Today, first responders rely on more than 10,000 separate, incompatible and often proprietary radio networks to communicate with each other during emergencies. Because they’re not connected on one network, it’s hard, and at times impossible, for emergency responders from different jurisdictions or from different public safety organizations to communicate and work together to save lives.
That’s where the FirstNet network will come in. FirstNet will help solve the communications challenges that our nation’s public safety personnel have faced in responding to local emergencies, as well as large-scale emergencies such as the 9/11 terrorist attacks and Hurricane Katrina.
The FirstNet network will be a single, nationwide, interoperable LTE network for public safety communications. Built through an innovative public-private partnership, it will give first responders true priority in emergency situations to send voice or text messages, images, video and location information in real-time. It will enable information sharing across disciplines and jurisdictions; dramatically increase situational awareness; and support faster, more effective responses to emergencies or disasters.

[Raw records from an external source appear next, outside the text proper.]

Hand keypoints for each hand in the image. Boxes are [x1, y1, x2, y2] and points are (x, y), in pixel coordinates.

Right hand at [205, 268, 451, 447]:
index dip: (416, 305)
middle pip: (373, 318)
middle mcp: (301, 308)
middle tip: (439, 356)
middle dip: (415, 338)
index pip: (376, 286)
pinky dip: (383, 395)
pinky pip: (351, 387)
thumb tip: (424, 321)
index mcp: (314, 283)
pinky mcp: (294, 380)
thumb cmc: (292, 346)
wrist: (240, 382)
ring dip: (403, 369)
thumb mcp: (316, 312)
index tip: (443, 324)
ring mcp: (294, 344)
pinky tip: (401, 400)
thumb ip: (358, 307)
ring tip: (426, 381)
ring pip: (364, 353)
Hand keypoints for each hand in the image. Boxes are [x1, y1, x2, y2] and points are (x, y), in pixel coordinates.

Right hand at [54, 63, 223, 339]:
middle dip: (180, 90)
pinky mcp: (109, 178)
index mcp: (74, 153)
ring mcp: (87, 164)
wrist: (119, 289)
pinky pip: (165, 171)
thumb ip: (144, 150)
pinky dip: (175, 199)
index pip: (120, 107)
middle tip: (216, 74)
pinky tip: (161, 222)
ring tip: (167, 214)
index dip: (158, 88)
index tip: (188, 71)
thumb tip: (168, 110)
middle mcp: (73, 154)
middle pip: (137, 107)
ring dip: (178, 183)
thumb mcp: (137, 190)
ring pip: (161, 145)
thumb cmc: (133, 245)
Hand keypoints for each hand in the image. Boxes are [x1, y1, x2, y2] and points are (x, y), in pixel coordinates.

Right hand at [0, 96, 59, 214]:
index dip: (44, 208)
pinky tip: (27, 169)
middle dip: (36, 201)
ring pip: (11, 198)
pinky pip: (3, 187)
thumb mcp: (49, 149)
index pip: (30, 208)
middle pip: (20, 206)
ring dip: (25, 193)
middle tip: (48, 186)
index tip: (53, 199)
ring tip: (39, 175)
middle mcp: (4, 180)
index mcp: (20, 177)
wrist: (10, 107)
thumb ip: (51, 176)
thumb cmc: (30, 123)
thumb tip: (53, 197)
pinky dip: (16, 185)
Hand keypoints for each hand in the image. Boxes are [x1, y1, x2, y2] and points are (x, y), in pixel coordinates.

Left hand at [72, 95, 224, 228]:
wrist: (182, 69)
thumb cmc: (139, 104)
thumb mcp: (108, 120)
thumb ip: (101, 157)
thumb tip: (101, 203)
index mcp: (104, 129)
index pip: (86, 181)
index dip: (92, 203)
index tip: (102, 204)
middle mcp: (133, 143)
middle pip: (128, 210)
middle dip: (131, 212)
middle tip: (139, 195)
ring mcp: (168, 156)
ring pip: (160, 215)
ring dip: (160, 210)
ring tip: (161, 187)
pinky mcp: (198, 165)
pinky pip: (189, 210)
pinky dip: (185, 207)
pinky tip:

Harry Beck, Fire Chief for the City of Mesa Fire/Medical Department in Arizona, sees opportunities for this type of integration between fire, medical and law enforcement. “There is some synergy [for fire] with the data that’s collected from law enforcement, as well as the data that fire collects for law enforcement,” he said. “And the ability to share that back and forth, especially in real-time in the event of an emergency, is absolutely critical.”
Real-time information sharing will allow public safety to better use its limited resources to improve the overall outcome of coordinated emergency responses, he added.
The FirstNet network will help fire departments like Chief Beck’s, as well as law enforcement, EMS and other public safety agencies in all 56 U.S. states and territories, break communication barriers and support interoperable communications among first responders nationwide.